In its stead, Two Realms focuses on the concept of stickers. These stickers can be bought in shops alongside new templates for your hero using the coins you collect. There are two types of stickers. The first type of stickers can be used with your hero. These stickers include masks, backpacks, jetpacks, boxing gloves etc. Some easy to implement ‘upgrades’ the look of your hero. While some of the stickers do look really cool and I feel kids will like them very much they end up being superficial. It’s there for looks only and if you’re not interested in them, you basically have nothing to use all of you hard-earned coins for.

What all these puzzle-platform levels suffer from is that not all of them are well designed, can be overly long and frustrating, have frequent problems with hit detection and above all else overstay their welcome. Doing three of four-story related and then a challenge level or two after is nice, but that’s really how far you can stretch these levels in one sitting. This leads me into the final problem of the game: its stall tactics. The game feels more like very much like a mobile title and that’s not a good thing, at least to me. There are no microtransactions or such in the game, you pay 10,- for the whole package and that’s it, but you can clearly see where such things would have gone. Microtransactions would have gone to the sticker and the walking speed of the hero is painfully slow.

Here's a screencap of a level for your, so you can get a better idea of what I'm talking about.

I’ve been pointing out Two Realms shortcomings a lot in this review (there are a lot of them) but I do want to finish this review in a more positive way. There are still two things to talk about and they are without a doubt the game’s two biggest bright spots. The graphic and the soundtrack. The pixel art of the game is outright beautiful. All characters have multiple frames of animation to make their movement feel as smooth as possible. They also have quite a few expressions and emotions that make them emote successfully and feel much more alive.
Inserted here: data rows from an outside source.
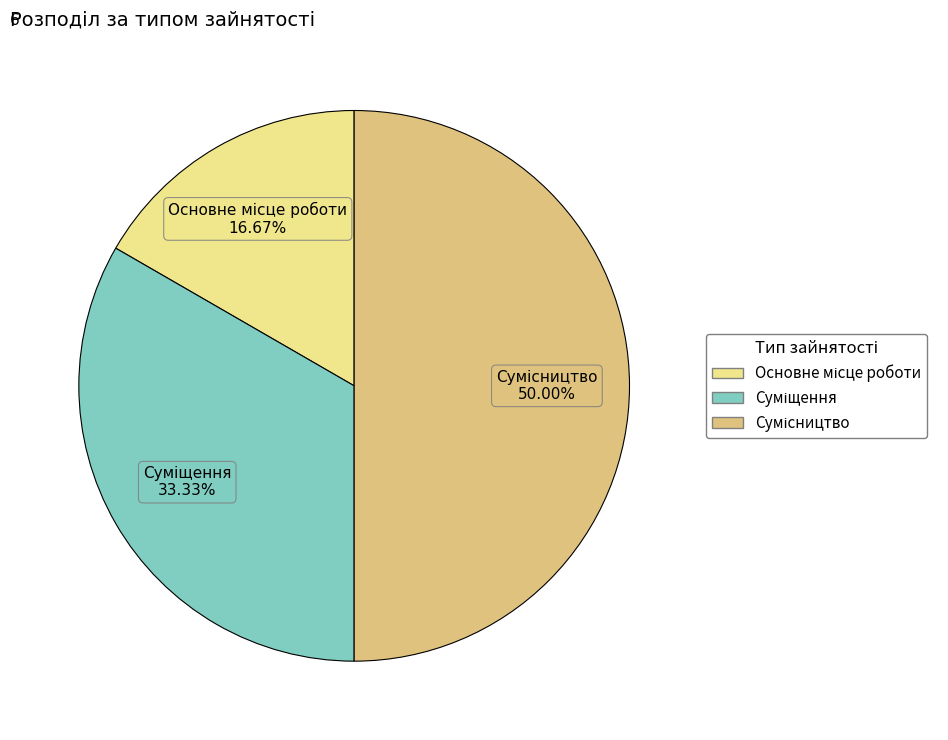

To the nearest percent, what is the difference between the largest and smallest slice percentages?

33%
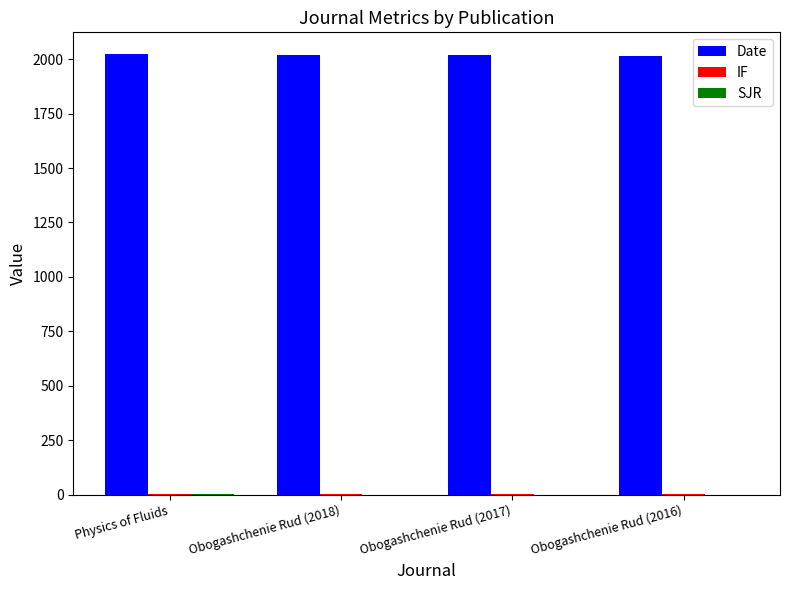

Which series has the largest total across all categories?

Date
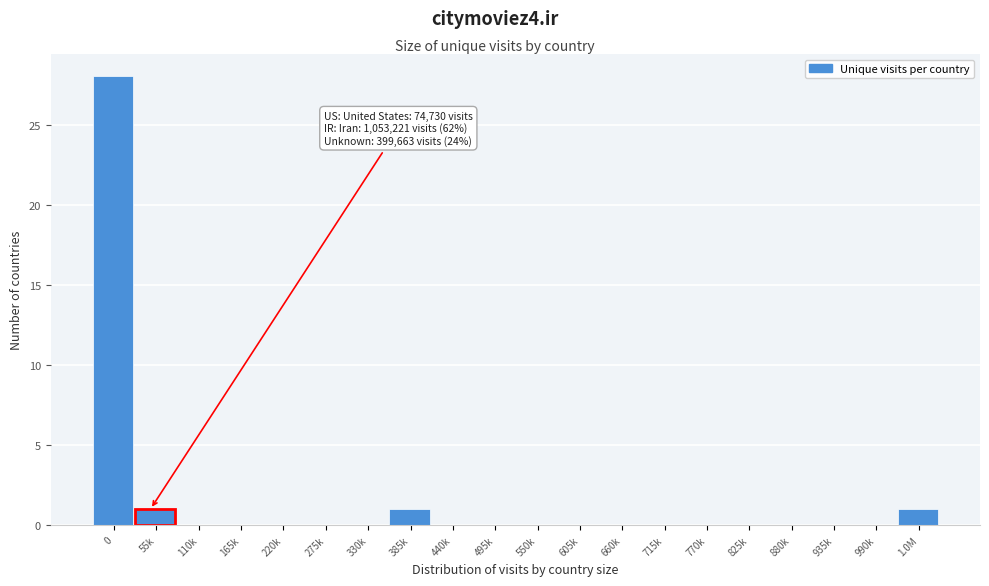

Reading right to left, list all the values displayed in this chart.

1.0M=1	990k=0	935k=0	880k=0	825k=0	770k=0	715k=0	660k=0	605k=0	550k=0	495k=0	440k=0	385k=1	330k=0	275k=0	220k=0	165k=0	110k=0	55k=1	0=28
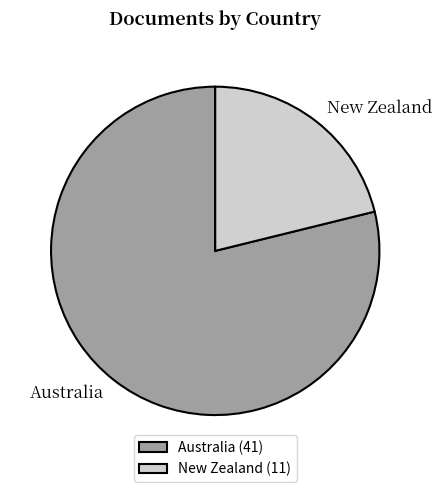

Which has a higher value, New Zealand or Australia?

Australia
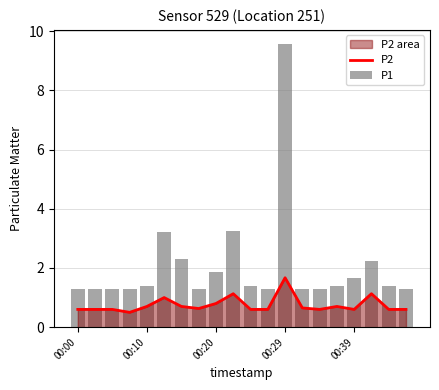

What is the minimum value for P1?

1.3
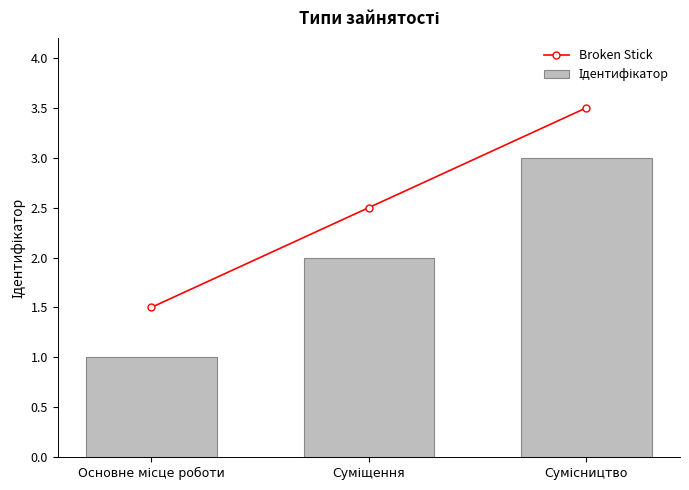

The value of Broken Stick at Сумісництво is 3.5. True or false?

True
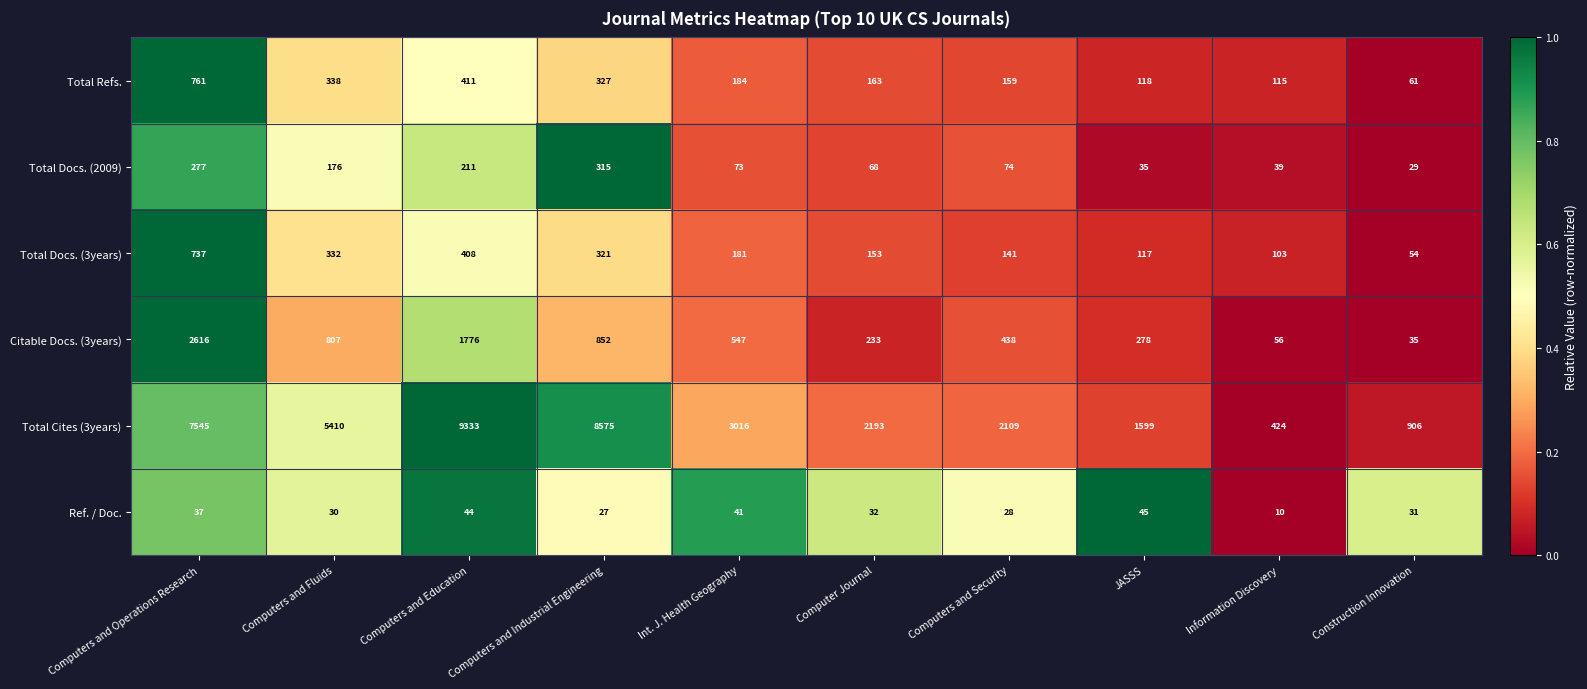

Rank the series by their maximum value, from lowest to highest.

Ref. / Doc., Total Docs. (2009), Total Docs. (3years), Total Refs., Citable Docs. (3years), Total Cites (3years)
The sections that aren’t pixel art, primarily the enemies, look good as well. Kind of reminds me of Paper Mario actually with their thick white outline and that’s really not a bad thing at all.
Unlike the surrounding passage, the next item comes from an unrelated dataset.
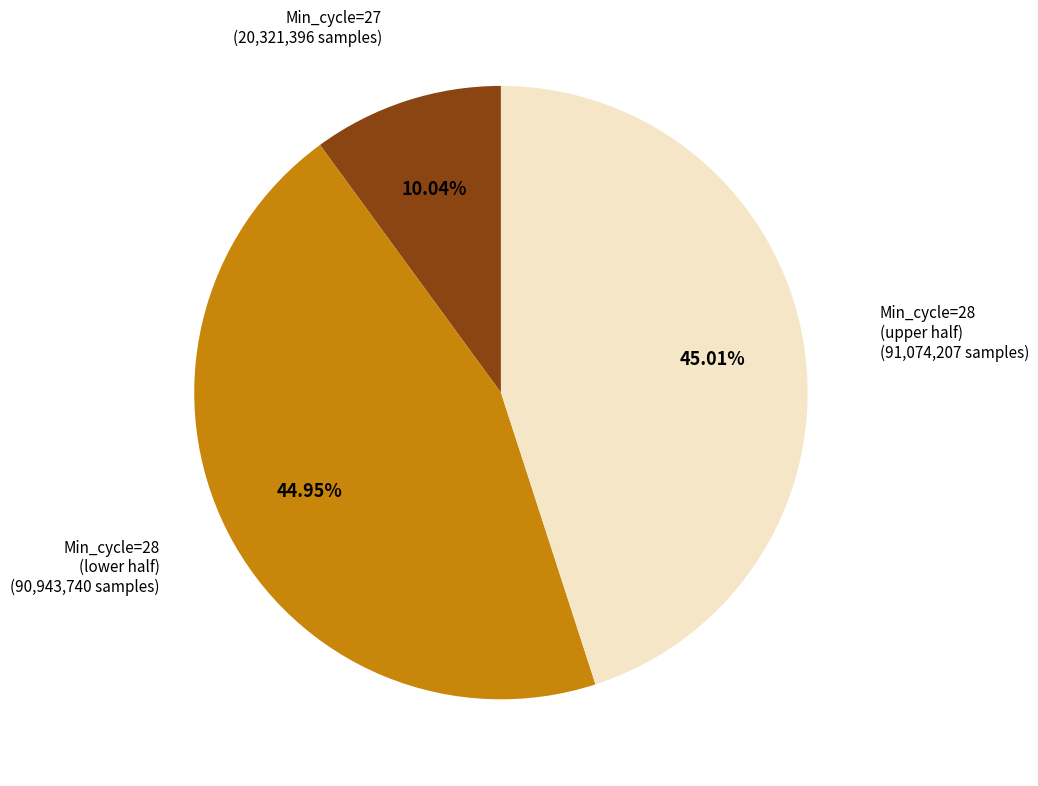

Is there a majority slice in this chart?

No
The soundtrack is beautiful as well. It’s the same style of tracks of the original. While the remixed tracks here aren’t as ‘catchy’ as those of the original, they are still very good and is quite relaxing. So yeah, the game looks and sound outright beautiful.

Conclusion

So, what’s the verdict on Drawn to Life: Two Realms? Well, just like I said in the opening this game is a mixed bag. I think the best way to describe my feelings toward this game is this: while I’m happy I played and finished it, I don’t really feel like ever playing it again. I had fun with it. There were some fun moments, some neat ideas and there is a lot of potential that a sequel could take advantage of However, there are just too many problems, too many frustrations, for me to play this game again any time soon.

Would I recommend Two Realms to anyone? If you’re either a fan of the series, interested in what Two Realms has to offer or have a kid who might enjoy it, then I would consider buying it. Considering the game is only 10,- it’s pretty easy to just pick the game up and see what’s it’s about and put the game down if you don’t like it. Just be aware of all of the game’s problems and that it could easily end in frustration and disappointment.